The 1986 Tax Reform Act changed how commercial properties were to be written off. He walked me through exactly what impact that had on their market values but it was not my area of expertise and it has not stayed with me. But he said that market values were cut in half by changing those tax provisions.
So, in much the same way as the SarbOx Mark to Market, lending institutions which on December 31 had a healthy asset to liability ratio, found, on January 1 that they no longer did so. And thus was born the Savings and Loan Crisis. No mention was made of the pivotal role that the tax code re-write had in all of this.

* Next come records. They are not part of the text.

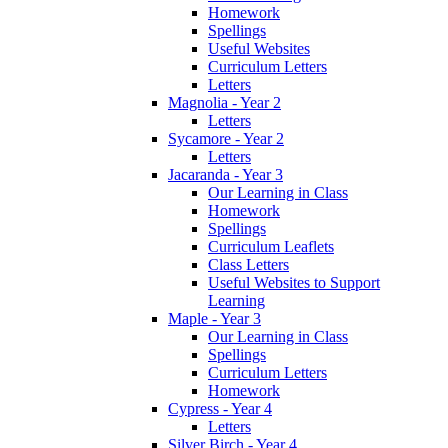
Homework
Spellings
Useful Websites
Curriculum Letters
Letters
Magnolia - Year 2
Letters
Sycamore - Year 2
Letters
Jacaranda - Year 3
Our Learning in Class
Homework
Spellings
Curriculum Leaflets
Class Letters
Useful Websites to Support
Learning
Maple - Year 3
Our Learning in Class
Spellings
Curriculum Letters
Homework
Cypress - Year 4
Letters
Silver Birch - Year 4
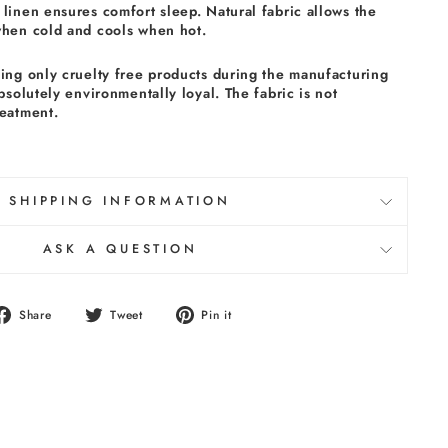
linen ensures comfort sleep. Natural fabric allows the
when cold and cools when hot.
sing only cruelty free products during the manufacturing
absolutely environmentally loyal. The fabric is not
reatment.
SHIPPING INFORMATION
ASK A QUESTION
Share
Tweet
Pin
Share
Tweet
Pin it
on
on
on
Facebook
Twitter
Pinterest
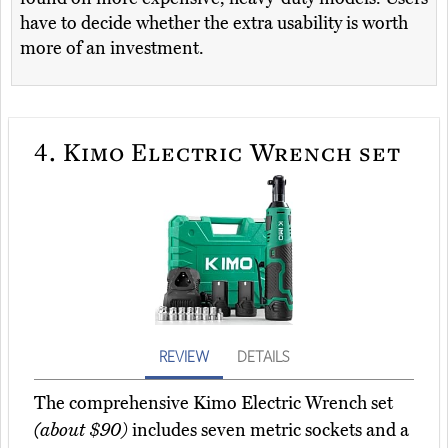
have to decide whether the extra usability is worth
more of an investment.
4.
Kimo Electric Wrench set
REVIEW
DETAILS
The comprehensive Kimo Electric Wrench set
(about $90)
includes seven metric sockets and a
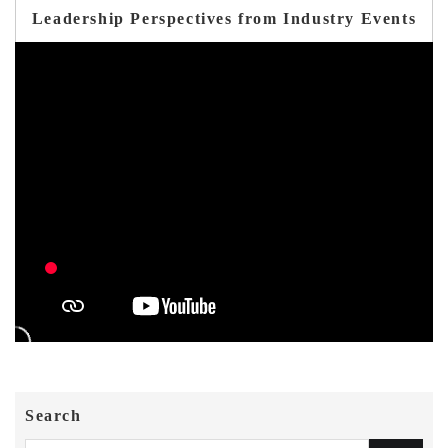
Leadership Perspectives from Industry Events
Search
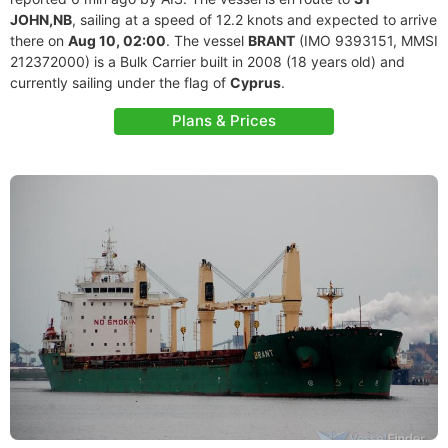
JOHN,NB
, sailing at a speed of 12.2 knots and expected to arrive
there on
Aug 10, 02:00
. The vessel
BRANT
(IMO 9393151, MMSI
212372000) is a Bulk Carrier built in 2008 (18 years old) and
currently sailing under the flag of
Cyprus
.
Plans & Prices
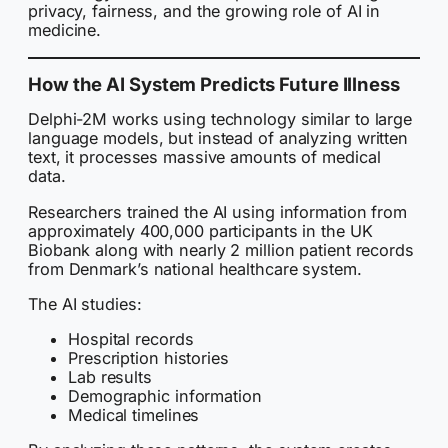
privacy, fairness, and the growing role of AI in
medicine.
How the AI System Predicts Future Illness
Delphi-2M works using technology similar to large
language models, but instead of analyzing written
text, it processes massive amounts of medical
data.
Researchers trained the AI using information from
approximately 400,000 participants in the UK
Biobank along with nearly 2 million patient records
from Denmark’s national healthcare system.
The AI studies:
Hospital records
Prescription histories
Lab results
Demographic information
Medical timelines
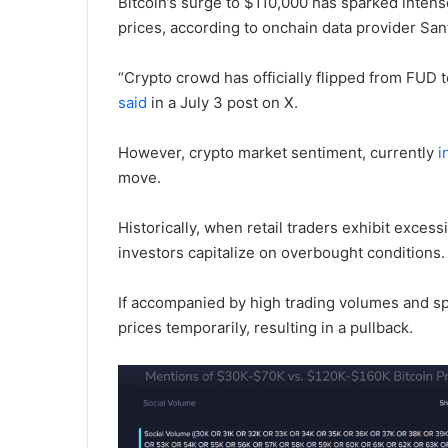
Bitcoin’s surge to $110,000 has sparked intense
prices, according to onchain data provider San
“Crypto crowd has officially flipped from FUD t
said
in a July 3 post on X.
However, crypto market sentiment, currently
i
move.
Historically, when retail traders exhibit exces
investors capitalize on overbought conditions
If accompanied by high trading volumes and spe
prices temporarily, resulting in a pullback.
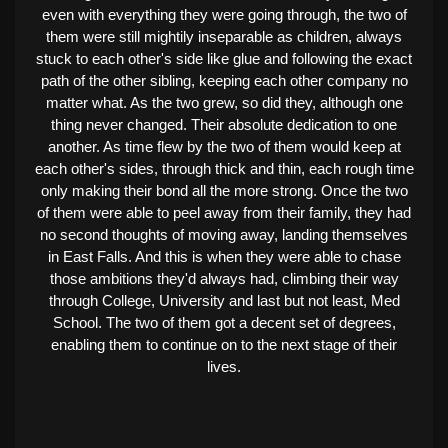
even with everything they were going through, the two of
them were still mightily inseparable as children, always
stuck to each other's side like glue and following the exact
path of the other sibling, keeping each other company no
matter what. As the two grew, so did they, although one
thing never changed. Their absolute dedication to one
another. As time flew by the two of them would keep at
each other's sides, through thick and thin, each rough time
only making their bond all the more strong. Once the two
of them were able to peel away from their family, they had
no second thoughts of moving away, landing themselves
in East Falls. And this is when they were able to chase
those ambitions they'd always had, climbing their way
through College, University and last but not least, Med
School. The two of them got a decent set of degrees,
enabling them to continue on to the next stage of their
lives.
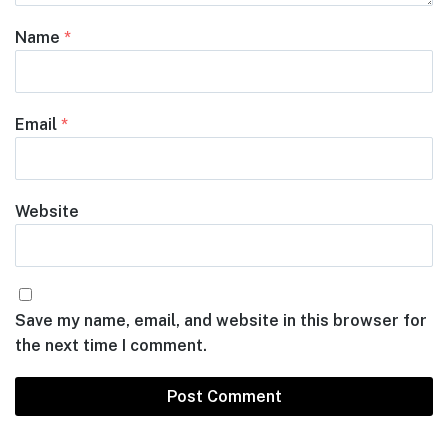
Name
*
Email
*
Website
Save my name, email, and website in this browser for
the next time I comment.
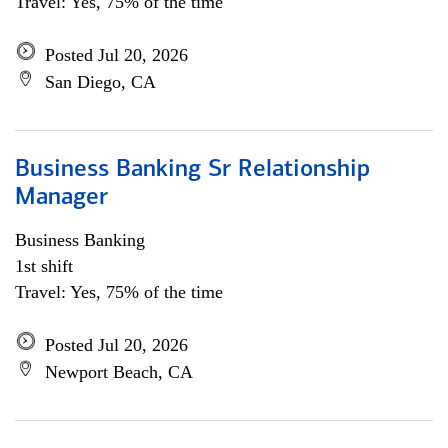
Travel: Yes, 75% of the time
Posted Jul 20, 2026
San Diego, CA
Business Banking Sr Relationship
Manager
Business Banking
1st shift
Travel: Yes, 75% of the time
Posted Jul 20, 2026
Newport Beach, CA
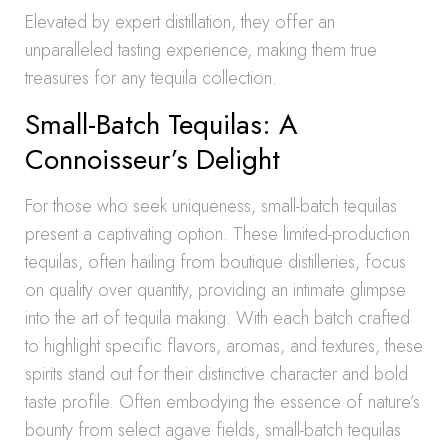
Elevated by expert distillation, they offer an
unparalleled tasting experience, making them true
treasures for any tequila collection.
Small-Batch Tequilas: A
Connoisseur’s Delight
For those who seek uniqueness, small-batch tequilas
present a captivating option. These limited-production
tequilas, often hailing from boutique distilleries, focus
on quality over quantity, providing an intimate glimpse
into the art of tequila making. With each batch crafted
to highlight specific flavors, aromas, and textures, these
spirits stand out for their distinctive character and bold
taste profile. Often embodying the essence of nature’s
bounty from select agave fields, small-batch tequilas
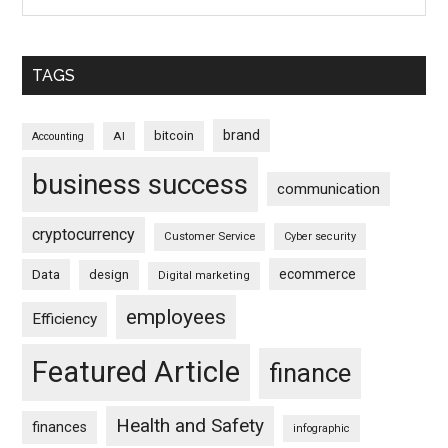
TAGS
brand
bitcoin
AI
Accounting
business success
communication
cryptocurrency
Customer Service
Cyber security
ecommerce
Data
design
Digital marketing
employees
Efficiency
Featured Article
finance
Health and Safety
finances
infographic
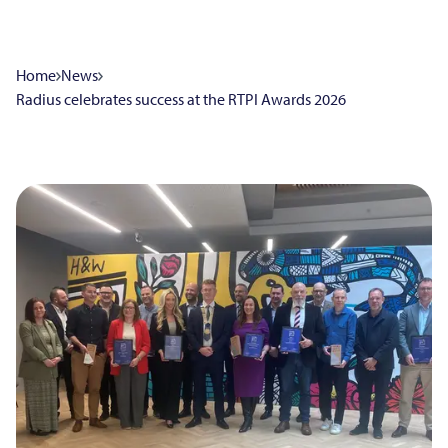
Home
News
Radius celebrates success at the RTPI Awards 2026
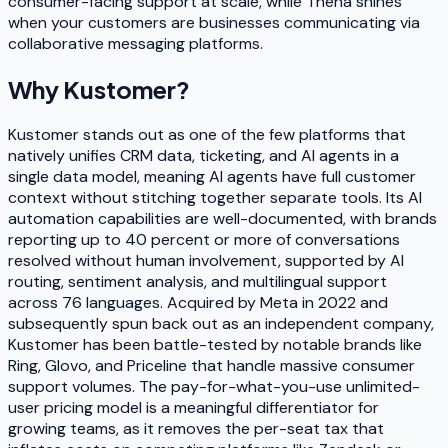
consumer-facing support at scale, while Thena shines
when your customers are businesses communicating via
collaborative messaging platforms.
Why
Kustomer
?
Kustomer stands out as one of the few platforms that
natively unifies CRM data, ticketing, and AI agents in a
single data model, meaning AI agents have full customer
context without stitching together separate tools. Its AI
automation capabilities are well-documented, with brands
reporting up to 40 percent or more of conversations
resolved without human involvement, supported by AI
routing, sentiment analysis, and multilingual support
across 76 languages. Acquired by Meta in 2022 and
subsequently spun back out as an independent company,
Kustomer has been battle-tested by notable brands like
Ring, Glovo, and Priceline that handle massive consumer
support volumes. The pay-for-what-you-use unlimited-
user pricing model is a meaningful differentiator for
growing teams, as it removes the per-seat tax that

Now some of the S&L's were doing some risky stuff on the margin but according to my friend, it would not have mattered without the triggering impact of the Tax Reform Act. But the media seized on the risky narrative and never addressed the regulatory one.
c. andrew
Along similar lines, my father was once an accountant for US Steel. Everyone blames foreign competition for the demise of the United States Steel industry, but according to my father, part of the problem was that, while modern (at the time, the 60's) blast furnaces had a 15 to 20 year lifespan before replacement, the IRS only allowed them to depreciate them on a 50 year schedule. So best case, the steel industry was forced to take, as income, capital expenditures up to 2 1/2 times faster than the allowed depreciation. The couldn't afford to do that so they lagged on the technical edge and the foreign competition, not dealing with such absurditites from their own government, took the leading market position away from the US. Of course, I'm not discounting the effect of unions and featherbedding or subsidies of foreign producers, but just giving one instance of regulatory absurdity that cost the US companies their technical lead. This point is never raised in discussions of the failure of American industries.
c. andrew
C.,
I think that this time around, with all the publicity Atlas Shrugged and Objectivism are getting -- and with people like Wendy Milling out there -- the REAL story will get wide enough circulation to make a positive difference.